Orciprenaline, also known as orciprenaline (metaproterenol), is a short-acting beta₂-adrenergic agonist used primarily as a bronchodilator in the management of asthma and chronic obstructive pulmonary disease (COPD). It was developed in the mid-20th century as part of early bronchodilator therapy to relieve reversible airway obstruction.
Orciprenaline works by selectively stimulating beta₂ receptors in bronchial smooth muscle, leading to relaxation of airway muscles and improved airflow. It has a relatively rapid onset of action and was historically used for acute relief of bronchospasm, though it has largely been replaced by newer beta₂ agonists with better safety and selectivity profiles.
BRAND NAMES
Alupent – one of the most widely known brand names used as a bronchodilator
Metaprel – another common brand name for orciprenaline in some regions.
MECHANISM OF ACTION
Orciprenaline is a selective beta₂-adrenergic agonist that acts on beta₂ receptors in bronchial smooth muscle. Activation of these receptors stimulates adenylate cyclase, increasing cyclic AMP (cAMP) levels, which leads to relaxation of bronchial smooth muscle and bronchodilation. This reduces airway resistance, improves airflow, and relieves bronchospasm in conditions such as asthma and COPD.
Absorption:
Orciprenaline is well absorbed when administered via inhalation or oral routes, though inhalation is preferred for rapid bronchodilation and reduced systemic effects. It has moderate bioavailability due to first-pass metabolism when taken orally. Onset of action is relatively quick, especially with inhaled forms.
Distribution:
The drug is distributed widely in body tissues after systemic absorption. It has low to moderate plasma protein binding, allowing free drug to act on beta₂ receptors in bronchial smooth muscle.
Metabolism:
Orciprenaline is partially metabolized in the liver by catecholamine-metabolizing enzymes, including conjugation pathways such as sulfation. A portion of the drug remains unchanged, especially after inhalation.
Elimination:
It is primarily excreted in urine as inactive metabolites, with a small fraction eliminated unchanged. The duration of action is short, contributing to its classification as a short-acting beta₂ agonist.

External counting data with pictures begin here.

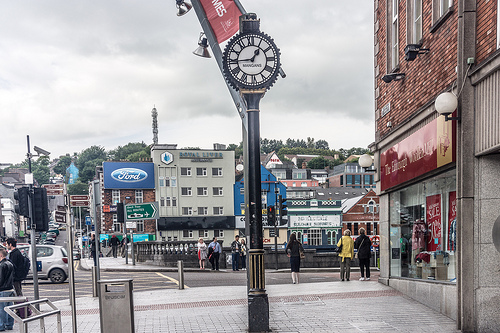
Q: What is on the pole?
A: Clock.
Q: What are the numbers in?
A: Roman.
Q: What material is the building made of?
A: Brick.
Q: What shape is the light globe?
A: Round.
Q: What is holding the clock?
A: A post.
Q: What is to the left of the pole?
A: Trash Can.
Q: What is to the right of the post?
A: A Building.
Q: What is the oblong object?
A: A post.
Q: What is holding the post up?
A: Concrete.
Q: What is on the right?
A: Storefront.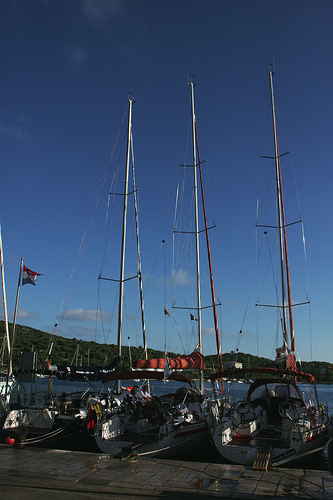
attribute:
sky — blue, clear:
[15, 9, 301, 95]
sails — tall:
[115, 79, 311, 409]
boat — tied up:
[91, 106, 207, 463]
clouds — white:
[3, 1, 252, 347]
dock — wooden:
[2, 444, 332, 499]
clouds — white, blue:
[61, 0, 119, 74]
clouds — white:
[159, 266, 194, 292]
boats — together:
[0, 53, 332, 467]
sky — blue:
[2, 2, 331, 207]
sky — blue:
[0, 0, 332, 363]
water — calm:
[0, 369, 333, 410]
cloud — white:
[164, 267, 190, 282]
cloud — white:
[63, 307, 110, 322]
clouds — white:
[1, 268, 331, 356]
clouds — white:
[11, 243, 211, 339]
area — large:
[4, 10, 331, 367]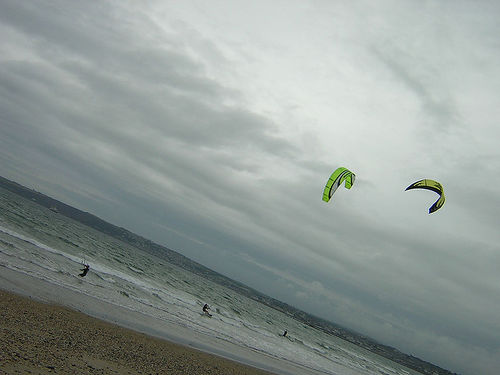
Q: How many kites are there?
A: Two.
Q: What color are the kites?
A: Green.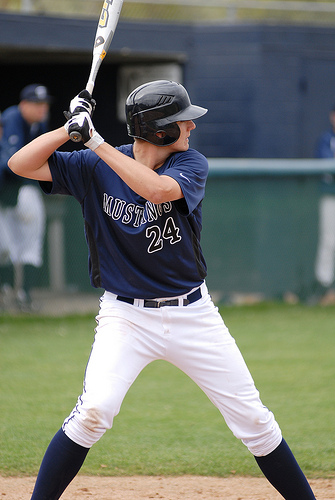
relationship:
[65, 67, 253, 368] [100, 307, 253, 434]
boy wearing pants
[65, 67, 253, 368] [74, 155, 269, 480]
boy wearing uniform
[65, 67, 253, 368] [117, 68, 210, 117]
boy wearing helmet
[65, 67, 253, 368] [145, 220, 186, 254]
boy number 24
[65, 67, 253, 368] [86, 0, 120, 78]
boy holding bat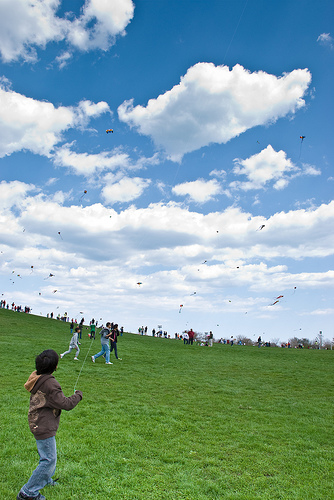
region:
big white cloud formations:
[82, 55, 297, 296]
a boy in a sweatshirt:
[23, 334, 103, 462]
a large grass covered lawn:
[17, 302, 317, 492]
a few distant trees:
[174, 323, 320, 355]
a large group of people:
[1, 308, 288, 362]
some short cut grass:
[130, 388, 310, 476]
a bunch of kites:
[7, 183, 100, 301]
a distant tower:
[315, 330, 330, 355]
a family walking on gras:
[57, 315, 141, 373]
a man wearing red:
[184, 324, 199, 346]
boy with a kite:
[19, 157, 92, 495]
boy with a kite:
[19, 229, 245, 497]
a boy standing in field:
[19, 347, 84, 493]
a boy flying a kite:
[20, 0, 255, 499]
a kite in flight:
[257, 223, 264, 231]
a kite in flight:
[266, 297, 279, 307]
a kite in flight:
[273, 292, 283, 299]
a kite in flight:
[289, 283, 298, 294]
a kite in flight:
[134, 278, 142, 285]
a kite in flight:
[41, 270, 53, 280]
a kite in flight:
[26, 261, 35, 272]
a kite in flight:
[54, 229, 64, 240]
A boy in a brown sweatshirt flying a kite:
[15, 347, 82, 498]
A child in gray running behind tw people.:
[57, 327, 81, 361]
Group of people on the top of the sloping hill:
[0, 298, 33, 314]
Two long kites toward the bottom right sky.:
[268, 293, 282, 307]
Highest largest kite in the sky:
[102, 126, 114, 133]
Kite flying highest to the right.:
[298, 133, 307, 151]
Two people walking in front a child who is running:
[92, 321, 121, 363]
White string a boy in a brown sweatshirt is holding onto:
[74, 326, 101, 393]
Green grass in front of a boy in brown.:
[72, 447, 138, 498]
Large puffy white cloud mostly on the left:
[21, 201, 202, 256]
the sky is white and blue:
[21, 71, 283, 387]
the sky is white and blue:
[42, 173, 266, 326]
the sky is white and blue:
[99, 215, 193, 371]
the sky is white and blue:
[69, 183, 273, 463]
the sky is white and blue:
[112, 256, 248, 433]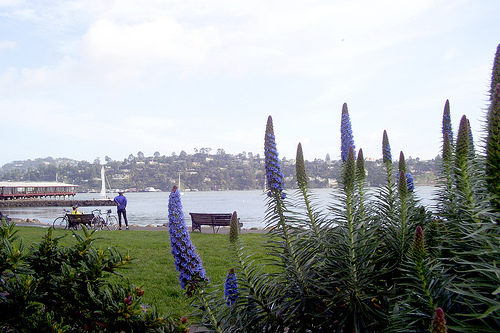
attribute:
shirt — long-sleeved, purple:
[112, 194, 129, 210]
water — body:
[0, 185, 457, 228]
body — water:
[0, 187, 449, 227]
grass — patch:
[1, 222, 312, 332]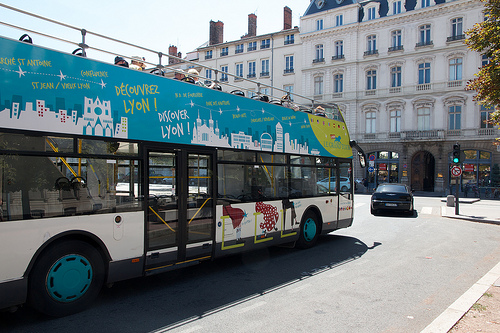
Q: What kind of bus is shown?
A: A double decker.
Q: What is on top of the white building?
A: Chimneys.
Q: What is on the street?
A: A bus.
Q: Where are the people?
A: On top of the bus.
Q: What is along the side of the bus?
A: A railing.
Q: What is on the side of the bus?
A: A blue sign.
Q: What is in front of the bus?
A: A black car.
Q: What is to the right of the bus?
A: A tree.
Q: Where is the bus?
A: On a concrete roadway.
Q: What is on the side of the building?
A: Windows.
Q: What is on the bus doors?
A: A black frame.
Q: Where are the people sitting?
A: On top of the bus.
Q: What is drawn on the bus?
A: The cityscape.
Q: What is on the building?
A: Numerous chimneys.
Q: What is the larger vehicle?
A: Bus.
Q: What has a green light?
A: Traffic signal.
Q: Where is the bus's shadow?
A: On the road.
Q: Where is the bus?
A: On the road.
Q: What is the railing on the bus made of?
A: Metal.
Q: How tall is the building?
A: Five stories.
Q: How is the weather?
A: Clear.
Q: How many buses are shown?
A: One.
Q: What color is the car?
A: Black.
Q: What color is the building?
A: White.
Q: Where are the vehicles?
A: The road.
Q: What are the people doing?
A: Sitting.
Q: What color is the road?
A: Gray.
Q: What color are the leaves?
A: Green.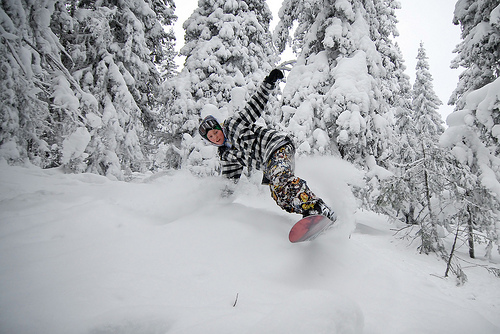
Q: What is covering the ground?
A: Snow.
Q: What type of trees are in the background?
A: Pine.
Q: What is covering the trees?
A: Snow.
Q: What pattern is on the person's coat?
A: Plaid.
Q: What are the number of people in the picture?
A: 1.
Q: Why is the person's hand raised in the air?
A: Balance.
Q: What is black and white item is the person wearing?
A: Jacket.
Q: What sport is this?
A: Snowboarding.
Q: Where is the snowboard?
A: In the air.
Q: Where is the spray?
A: In the air.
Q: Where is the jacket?
A: On the woman.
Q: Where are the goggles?
A: On the woman.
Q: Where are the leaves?
A: On the trees.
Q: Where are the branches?
A: On the tree.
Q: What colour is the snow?
A: White.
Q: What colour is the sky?
A: White.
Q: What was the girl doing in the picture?
A: Skiing.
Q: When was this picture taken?
A: Winter.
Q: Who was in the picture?
A: The girl.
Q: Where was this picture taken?
A: Mountain.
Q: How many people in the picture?
A: One.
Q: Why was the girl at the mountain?
A: Skiing.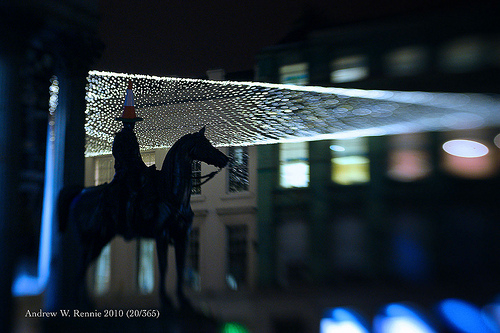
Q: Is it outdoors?
A: Yes, it is outdoors.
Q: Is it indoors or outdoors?
A: It is outdoors.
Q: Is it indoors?
A: No, it is outdoors.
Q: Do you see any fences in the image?
A: No, there are no fences.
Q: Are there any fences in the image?
A: No, there are no fences.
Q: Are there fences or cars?
A: No, there are no fences or cars.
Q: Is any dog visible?
A: No, there are no dogs.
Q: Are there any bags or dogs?
A: No, there are no dogs or bags.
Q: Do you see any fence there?
A: No, there are no fences.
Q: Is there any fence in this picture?
A: No, there are no fences.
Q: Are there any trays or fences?
A: No, there are no fences or trays.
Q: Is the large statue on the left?
A: Yes, the statue is on the left of the image.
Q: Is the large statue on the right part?
A: No, the statue is on the left of the image.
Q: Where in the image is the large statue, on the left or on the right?
A: The statue is on the left of the image.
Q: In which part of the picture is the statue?
A: The statue is on the left of the image.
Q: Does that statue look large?
A: Yes, the statue is large.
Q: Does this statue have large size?
A: Yes, the statue is large.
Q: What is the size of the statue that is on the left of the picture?
A: The statue is large.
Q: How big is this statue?
A: The statue is large.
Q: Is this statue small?
A: No, the statue is large.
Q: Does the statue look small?
A: No, the statue is large.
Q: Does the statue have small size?
A: No, the statue is large.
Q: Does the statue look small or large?
A: The statue is large.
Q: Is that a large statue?
A: Yes, that is a large statue.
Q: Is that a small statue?
A: No, that is a large statue.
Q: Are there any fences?
A: No, there are no fences.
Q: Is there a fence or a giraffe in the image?
A: No, there are no fences or giraffes.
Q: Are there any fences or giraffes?
A: No, there are no fences or giraffes.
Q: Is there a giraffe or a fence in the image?
A: No, there are no fences or giraffes.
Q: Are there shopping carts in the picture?
A: No, there are no shopping carts.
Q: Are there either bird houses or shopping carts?
A: No, there are no shopping carts or bird houses.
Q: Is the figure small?
A: Yes, the figure is small.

Orciprenaline is a selective beta₂-adrenergic receptor agonist. It stimulates beta₂ receptors in bronchial smooth muscle, activating adenylate cyclase and increasing cyclic AMP levels. This leads to relaxation of airway smooth muscle, resulting in bronchodilation, improved airflow, and relief from bronchospasm in conditions such as asthma and COPD.
Orciprenaline is administered via inhalation (preferred), oral tablets, or injectable forms in some settings. It is used for rapid relief of bronchospasm but is less commonly used today due to newer, more selective bronchodilators.
Orciprenaline is available in inhaler and tablet formulations, with dosing varying by indication and severity. Inhaled doses are typically repeated several times daily as needed, while oral dosing is divided throughout the day for bronchodilation support.
Orciprenaline may interact with non-selective beta-blockers, which can reduce its bronchodilatory effect. Concomitant use with other sympathomimetic drugs may increase the risk of cardiovascular side effects such as tachycardia and arrhythmias.
No significant food interactions are known. Oral absorption may be slightly affected by gastrointestinal conditions but is generally not clinically significant.
Orciprenaline is contraindicated in patients with hypersensitivity to the drug. Caution is required in patients with significant cardiac arrhythmias, tachycardia, or severe cardiovascular disease.
Tremor
Palpitations
Headache
Nervousness
Tachycardia
OVER DOSAGE
Overdose of orciprenaline, a beta₂-adrenergic bronchodilator, results from excessive stimulation of the sympathetic nervous system. Symptoms may include marked tachycardia, palpitations, tremors, anxiety, headache, flushing, and dizziness. In more severe cases, it can cause hypotension or hypertension, hypokalemia (low potassium levels), and cardiac arrhythmias, which may become life-threatening if untreated.
Overdose of orciprenaline may lead to excessive beta-adrenergic stimulation, causing severe tachycardia, hypertension or hypotension, tremors, hypokalemia, and cardiac arrhythmias. Management is supportive, with monitoring of cardiovascular status and correction of electrolyte disturbances.